■ KUTIPAN TERPILIH:
>>>>
Readtimes.id—Investasi Indonesia termasuk yang tertinggi setelah China bila dibandingkan negara lain seperti Thailand, Filipina, bahkan India. Data tersebut mengutip World Development Indicators yang dibuat Bank Dunia. Lalu, mengapa pertumbuhan ekonomi Tanah Air masih lambat?
Pemerintah dinilai salah kaprah dalam menangani masalah investasi. Sebab, persoalan investasi yang utama bukan capaiannya, melainkan dampak yang dihasilkan dari realisasi modal masuk. Hal ini disampaikan Ekonom Senior Universitas Indonesia, Faisal Basri kepada readtimes.id.
Menurutnya, pertumbuhan ekonomi Indonesia yang lambat bukan dikarenakan persoalan sedikitnya investasi. Pemerintah merumuskan Undang-undang Cipta Kerja untuk mendongkrak investasi. Padahal, arus modal masuk ke dalam negeri sudah tinggi. Pada 2015 saja, investasi di Indonesia mencapai puncaknya, yakni menembus 32,8 persen dari produk domestik bruto (PDB).
Kendati demikian, ia mengapresiasi Presiden Jokowi yang dapat mempertahankan pertumbuhan investasi pada level yang tinggi. Menurut Faisal, investasi yang masuk ke Indonesia bahkan tertinggi di ASEAN dan dari rata-rata negara berpendapatan menengah ke atas serta menengah bawah. Namun, yang menjadi permasalahan adalah hasil investasi tersebut yang rendah atau sedikit.
<<<<
■ DATA YANG DIBERIKAN:
>>>>
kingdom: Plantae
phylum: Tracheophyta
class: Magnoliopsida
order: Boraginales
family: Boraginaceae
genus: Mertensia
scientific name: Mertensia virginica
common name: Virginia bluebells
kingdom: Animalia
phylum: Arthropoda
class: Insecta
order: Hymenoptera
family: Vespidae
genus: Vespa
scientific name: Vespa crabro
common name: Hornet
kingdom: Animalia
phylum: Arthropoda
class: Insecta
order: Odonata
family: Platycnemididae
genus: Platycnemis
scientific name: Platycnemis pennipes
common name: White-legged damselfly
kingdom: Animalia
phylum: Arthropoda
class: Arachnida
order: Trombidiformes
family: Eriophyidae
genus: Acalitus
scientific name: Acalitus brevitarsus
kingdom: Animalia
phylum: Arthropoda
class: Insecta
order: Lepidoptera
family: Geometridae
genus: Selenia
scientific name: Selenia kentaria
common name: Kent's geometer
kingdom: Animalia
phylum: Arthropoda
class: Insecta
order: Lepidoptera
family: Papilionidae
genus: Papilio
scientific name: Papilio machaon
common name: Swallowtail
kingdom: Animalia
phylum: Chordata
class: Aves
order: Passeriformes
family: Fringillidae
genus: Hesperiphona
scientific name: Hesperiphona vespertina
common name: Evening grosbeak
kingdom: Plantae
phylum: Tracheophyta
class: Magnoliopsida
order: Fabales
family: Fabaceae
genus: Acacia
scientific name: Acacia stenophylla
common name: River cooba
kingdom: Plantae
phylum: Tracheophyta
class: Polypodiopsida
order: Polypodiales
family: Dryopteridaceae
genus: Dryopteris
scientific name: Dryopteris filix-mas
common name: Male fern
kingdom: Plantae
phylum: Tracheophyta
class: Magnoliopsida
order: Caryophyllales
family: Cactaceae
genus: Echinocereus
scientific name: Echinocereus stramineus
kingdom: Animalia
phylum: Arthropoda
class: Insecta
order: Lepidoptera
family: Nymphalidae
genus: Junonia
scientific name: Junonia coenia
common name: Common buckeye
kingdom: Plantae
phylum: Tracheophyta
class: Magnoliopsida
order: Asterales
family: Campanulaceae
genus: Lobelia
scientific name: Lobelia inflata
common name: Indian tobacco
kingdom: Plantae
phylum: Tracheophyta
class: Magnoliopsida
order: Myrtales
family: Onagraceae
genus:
<<<<
■ PETUNJUK TUGAS:
A. Berdasarkan artikel tentang investasi Indonesia, jelaskan dalam satu sampai tiga kalimat mengapa pemerintah dinilai salah kaprah dalam menangani masalah investasi.
B. Jawab pertanyaan berikut berdasarkan artikel tentang investasi Indonesia.
(i) Data perbandingan investasi dikutip dari apa, dan siapa pembuatnya?
(ii) Pada tahun berapa investasi di Indonesia mencapai puncaknya, dan berapa persen dari PDB?
(iii) Undang-undang apa yang dirumuskan pemerintah untuk mendongkrak investasi?
C. Silakan lanjutkan artikel tentang investasi Indonesia ini mulai dari kalimat terakhirnya.
Data di atas tidak diperlukan untuk mengerjakan tugas apa pun.

■ JAWABAN BERURUTAN:
A. Pemerintah dinilai salah kaprah karena persoalan investasi yang utama bukanlah capaiannya, melainkan dampak yang dihasilkan dari realisasi modal yang masuk. Menurut Faisal Basri, lambatnya pertumbuhan ekonomi tidak disebabkan oleh sedikitnya investasi karena arus modal masuk sudah tinggi, tetapi hasil investasi tersebut rendah.

B.
(i) Dari World Development Indicators yang dibuat Bank Dunia.
(ii) Pada 2015, yaitu 32,8 persen dari PDB.
(iii) Undang-undang Cipta Kerja.

C.
“Jadi ada sesuatu yang saya kira salah di republik ini, bukan cuma di eranya pak Jokowi saja. Saya menilai Pak Jokowi ikut meneruskan atau gagal membalikkan nasib ekonomi Indonesia karena salah diagnosis. Jadi bukan karena investasi yang jeblok,” ujar Faisal kepada readtimes.id.
Menurut Faisal, minat investor ke Indonesia tidak berkurang. Bahkan, foreign direct investment (FDI) Indonesia tercatat masuk dalam Top 20 pada 2019.
“Investasinya banyak tapi masalahnya hasilnya sedikit karena inefisiensi, salah fokus, high cost ekonomi, semua dikasih ke BUMN, tidak ada persaingan, korupsi dan sebagainya,” ucap Faisal.
Menurut Faisal, Indonesia mesti melakukan transformasi ekonomi untuk memperbaiki kualitas hidup pekerja atau buruh. Transformasi ekonomi dari kegiatan ekonomi yang ekstraktif ke kreatif.
“Kalau ekonomi Indonesia strukturnya masih ngikut atau mirip dengan ekonomi era penjajahan, batubara dikeruk langsung jual, sawit dipetik langsung dijual, hutan ditebang langsung dijual, ya jelas tenaga kerjanya sedikit,” ungkap Faisal.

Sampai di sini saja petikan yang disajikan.